--- QUOTED PASSAGE ---
William Hooper looks at how software design can influence the success of a project.
William Heath Robinson had a delightful eye for the absurd. His designs were elaborate and amusingly flawed. How is software designed and built, and what is the effect of this on value to a customer? Does it matter if the design pattern for your system is borrowed from one of his cartoons?
For non-contentious lawyers, it can be a challenge to define what is “good design” with sufficient precision to achieve contractual certainty. As the contract rarely defines design quality, it is difficult to rely on in a claim for breach. As a good contract captures what is important in an agreement, and customers should rely on receiving a good design service from their suppliers, omission seems unwise.
Objectives of Design
A design represents the team’s approach to delivering the application. It should achieve the objectives set for it in the business case, delivering a solution to the requirements. When done well, distinctive software can deliver a valuable strategic lead to its developers.
Each customer should consider its own objectives of software design. The following are likely to feature:
- The system should efficiently and effectively satisfy the design goals.
- The software works for the business and is sympathetic to the user. It fits into the environment in which it is used. It reflects a deep understanding of the business and makes sense of it in operation.
- The design supports the development and implementation team in their delivery and maintenance of the system. They know what they have to do and how to do it.
- It is adaptable, maintainable, extensible, scalable to meet adapting business needs; it keeps working well over the intended lifetime.
The Value of Design
A good system design deploys coherent concepts in a way that makes sense to users. They adopt and engage with greater enthusiasm as it makes sense to them in performing their tasks. This gives the supplier longevity and greater value. For the support community, good design makes it obvious what is to change and how, so simplifying, accelerating and reducing the costs of maintenance. Supple design simplifies adaptation to emerging need, facilitating the delivery of greater value. A higher integrity of solution is supported by the clarity of its working and the continuous test.
Design involves the balanced consideration of ways in which the system’s objectives could be met, from which the best available option is selected. This normally involves multiple moving parts that have to be brought together into an end-to-end system, so the options change in the course of design.
Bad design is seen in a tangled mess of logic. It may perform aspects of what is required, but is so contorted that anyone charged with fixing it has the greatest difficulty in working out what is done where and how. Such an edifice is fragile and painful to adapt.

--- SOURCE EXCERPT ---

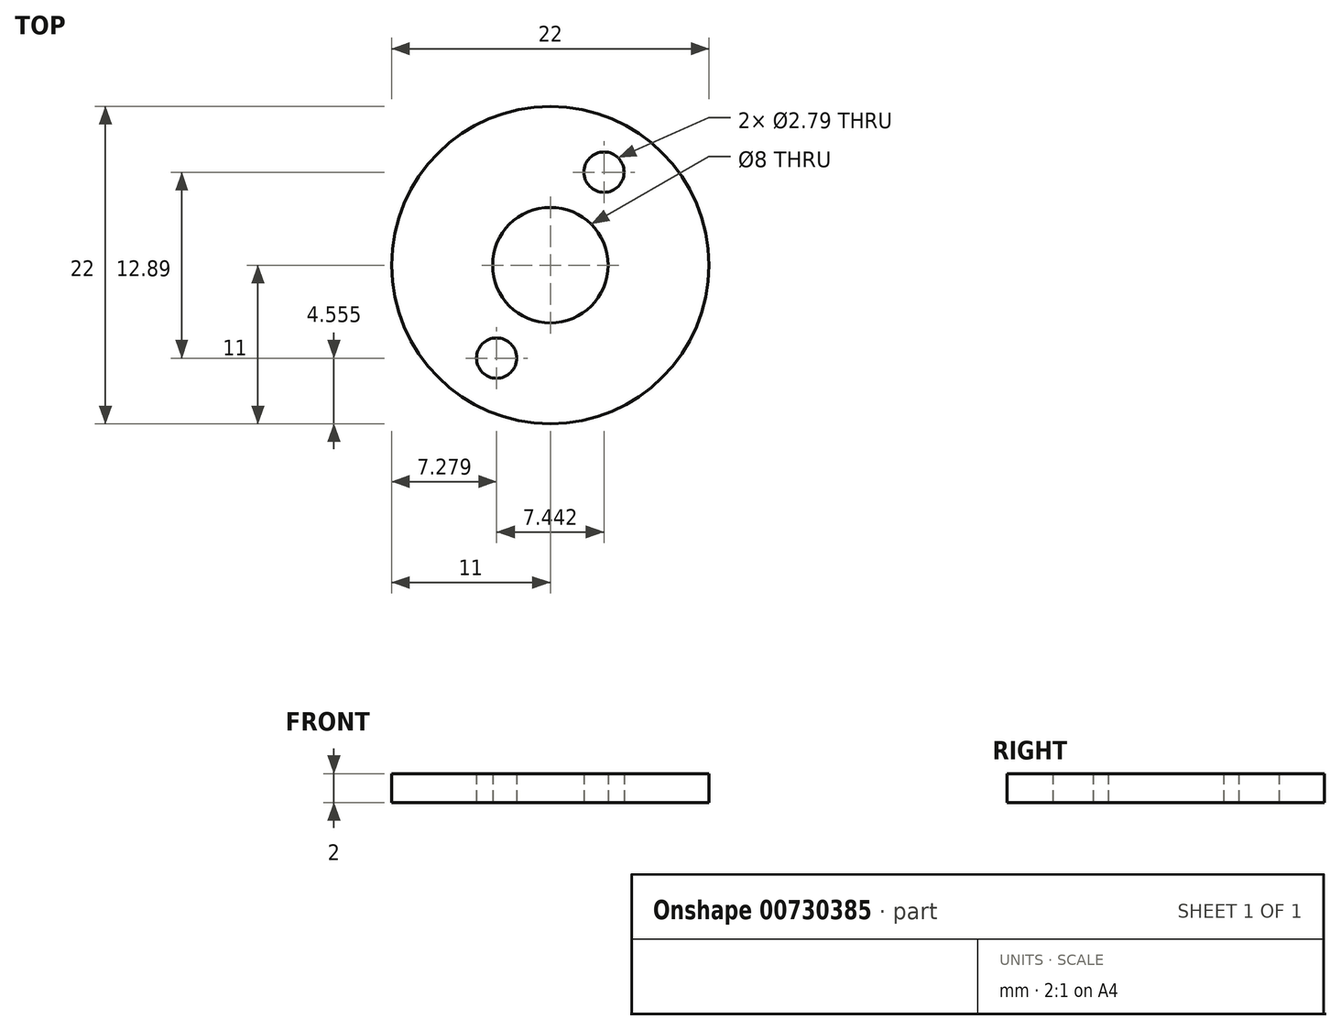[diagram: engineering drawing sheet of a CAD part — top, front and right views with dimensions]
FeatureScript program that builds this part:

--- TASKS TO COMPLETE ---
A - According to the software design article, why is it hard to rely on the contract in a claim for breach over poor design?
B - Go on with the software design article from the point where it stops.
The lines after the software design article are separate material.

--- EXPECTED RESPONSES ---
A - The contract rarely defines design quality.

B -
Approach 1: Hack
A “hack” is a solution to some problem that may not be the best solution to a programming problem, but it works. Hacked software is built without design.
Rapid development in isolation at a small scale for short-term use may not cause harm. This article does not argue for excessive design overhead. There is always an element of design that involves experimentation to see what works.
A contract for services is unlikely intentionally to specify a hack approach. It can however arise and troubled delivery frequently follows. Hacking lacks coordination between developers working along-side each other. When developers do not carefully manage dependencies and interactions, they cause confusion and delay. If in coding a change, a remote component is broken by it, the developer has to undertake additional work to repair the damage. A good design and model confine the effects of change.
Approach 2: Waterfall
This is an organised, and traditionally widely-deployed approach to software development and planning. Waterfall’s top-down thinking gives impressions of certainty. The contract contains requirements. A small, central group of elite architects designs first a high-level architecture, feeding estimates derived from this to the project manager for planning and costing. After contract approval, the team goes on to elaborate the requirements[1] and refine the design. They progressively develop the lower-level detail of the design before going on to code and test. Developers first unit test elements of the solution in isolation, before bringing them together in progressively larger modules, culminating in a full User Acceptance Test (UAT).[2] The business decides when the application is ready to go live and deploy to business users.
Architects define the software design in documents before the build starts. Often in practice the as-built deviates from the design. Sometimes documents are updated. Often not.
This ordered, linear progression is a model of delivery that greatly simplifies reality.
As Good as it Seems?
Non-technical managers often like the Waterfall approach as they find it easy to understand. This makes it suitable for non-specialists and simple projects. However, it also has serious shortcomings. The business experts talk to the analysts, and analysts digest and abstract. They then pass the result along to the programmers, who code the software. This approach fails because it lacks feedback. The analysts have full responsibility for creating the solution model, based only on input from the business experts. They have no opportunity to learn from the programmers or gain experience with early versions of software. Knowledge trickles in one direction but does not accumulate. Misunderstandings are rife and frequently emerge only just before launch, when it is too late to fix them.
This one-way communication lacks certainty. Words are a means of communicating concepts. Communicated statements make many assumptions of context, constraint and relationship. This gives rise to the risk that whilst what is delivered may be a compliant solution, it is not what the customer wanted and that it is impracticable in use.[3] Software developers often lack graphical and user-experience design skills. The results may be ugly and difficult for business users. Disagreements may arise as to whether revision constitutes a chargeable change. Contractual certainty is not always what it appears to be.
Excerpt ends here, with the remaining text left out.